Task input Block Start

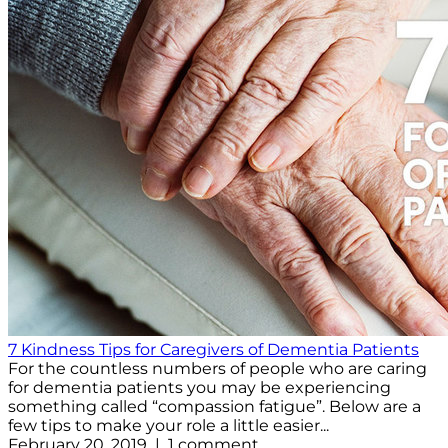
7 Kindness Tips for Caregivers of Dementia Patients
For the countless numbers of people who are caring
for dementia patients you may be experiencing
something called “compassion fatigue”. Below are a
few tips to make your role a little easier...
February 20, 2019 | 1 comment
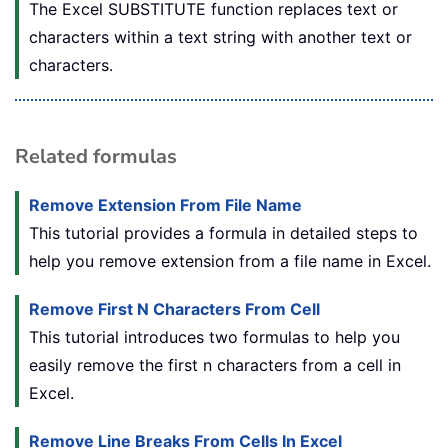
The Excel SUBSTITUTE function replaces text or
characters within a text string with another text or
characters.
Related formulas
Remove Extension From File Name
This tutorial provides a formula in detailed steps to
help you remove extension from a file name in Excel.
Remove First N Characters From Cell
This tutorial introduces two formulas to help you
easily remove the first n characters from a cell in
Excel.
Remove Line Breaks From Cells In Excel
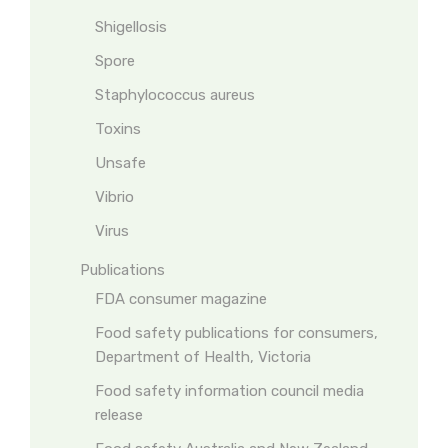
Shigellosis
Spore
Staphylococcus aureus
Toxins
Unsafe
Vibrio
Virus
Publications
FDA consumer magazine
Food safety publications for consumers,
Department of Health, Victoria
Food safety information council media
release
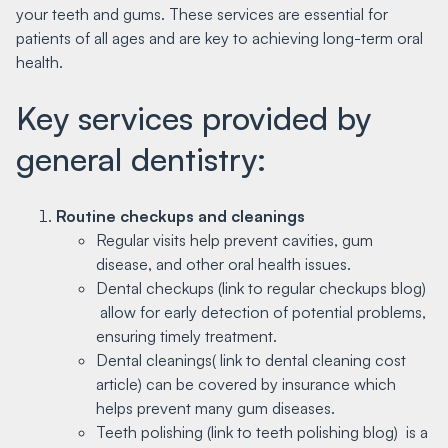
your teeth and gums. These services are essential for
patients of all ages and are key to achieving long-term oral
health.
Key services provided by
general dentistry:
Routine checkups and cleanings
Regular visits help prevent cavities, gum
disease, and other oral health issues.
Dental checkups (link to regular checkups blog)
allow for early detection of potential problems,
ensuring timely treatment.
Dental cleanings( link to dental cleaning cost
article) can be covered by insurance which
helps prevent many gum diseases.
Teeth polishing (link to teeth polishing blog) is a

Task input Block End

Write out every line from the data above that includes "teeth".

### Written answer
your teeth and gums. These services are essential for
Teeth polishing (link to teeth polishing blog) is a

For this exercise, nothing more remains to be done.